COSA OCCORRE: Indica quale opera il testo su Socrate considera la fonte più antica a nostra disposizione sul filosofo.

TESTO ESTRATTO:

────────

La condanna a morte di Socrate nel 399 a.C., per negazione delle divinità tradizionali e corruzione della gioventù ateniese (in una parola, asebeias, e cioè “empietà”), consegna in un certo senso al mito una figura determinante per tutto il pensiero occidentale. Dato che Socrate non scrisse alcunché in vita, tutto ciò che sappiamo su di lui dipende da fonti secondarie, che vanno dalla commedia di Aristofane Le nuvole (che resta la fonte più antica a nostra disposizione) alla descrizione data dallo storico Senofonte , fino alla testimonianza di Aristotele e, assai più avanti, alle parole di Diogene Laerzio nelle sue Vite dei filosofi del terzo secolo dopo Cristo. Centrali per ricostruire la figura del maestro ateniese restano tuttavia i testi redatti da Platone, dai celebri Dialoghi fino all’Apologia riguardante il processo vero e proprio, che culminerà nella sentenza capitale.
Punto di partenza del Socrate di tutti i Dialoghi è un’affermazione forte, cruciale per l’immagine che il filosofo vuol dare di se stesso: quella di un ignorante consapevole, che vede in tale condizione il presupposto per qualsiasi vera conoscenza. Nell’Apologia, Socrate arriva a confessare:
"Io non sono stato maestro mai di nessuno; soltanto, se c’è persona che quando parlo, desidera ascoltarmi, sia giovane sia vecchio, non mi sono mai rifiutato; [...] io sono egualmente a disposizione di tutti, poveri e ricchi, chiunque mi interroghi e abbia voglia di stare a sentire quello ch’io gli rispondo”
(Platone, Apologia)
Massima apertura al confronto con gli altri e, al tempo stesso, sincero rifiuto di qualsiasi ruolo di “guida” che lo ponga automaticamente al di sopra del proprio interlocutore: queste le due linee-guida del pensiero socratico, già ben delineate dall’aneddoto (citato appunto da Platone e da Diogene Laerzio) del responso dell’oracolo di Delfi, che dà il via alla carriera del filosofo ateniese. Strumento principe di questa attitudine conoscitiva, è ovviamente il “dialogo”, che Socrate intende - oltre che come strumento di polemica contro la vuota retorica persuasiva dei sofisti - come strumento metodologico fondamentale per giungere alla verità: conoscere se stessi, secondo il motto delfico, è il vero obiettivo di ogni autentica pratica di ragionamento. Due gli strumenti che Socrate utilizza in maniera privilegiata: l’ironia, che gli permette, partendo da una posizioni apparentemente “inferiore”, di smontare dall’interno le convinzioni dell’avversario, e la maieutica, e cioè l’arte della levatrice (quale era ad esempio la madre di Socrate, Fenarete) di far nascere i bambini, come Socrate fa “nascere” la verità dialogando con il proprio interlocutore.

────────

BLOCCO DATI:

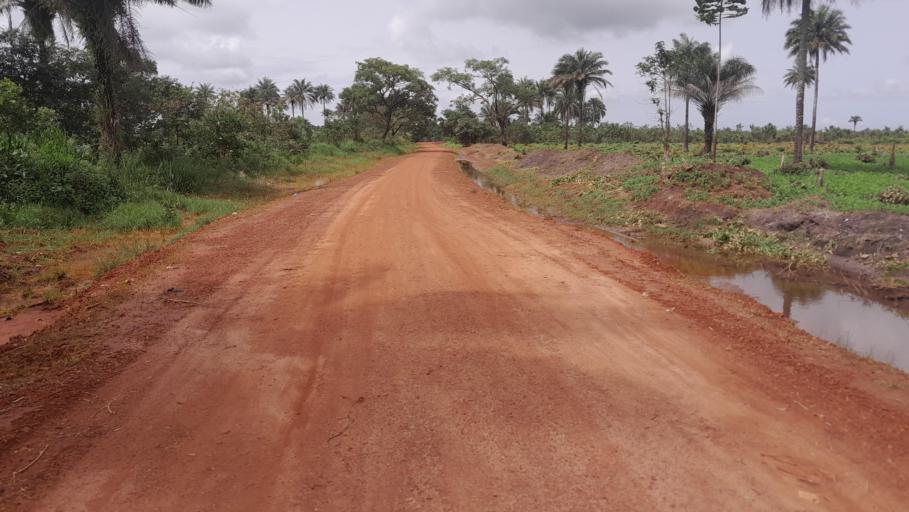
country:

────────

RISPOSTA AL COMPITO: La commedia di Aristofane Le nuvole.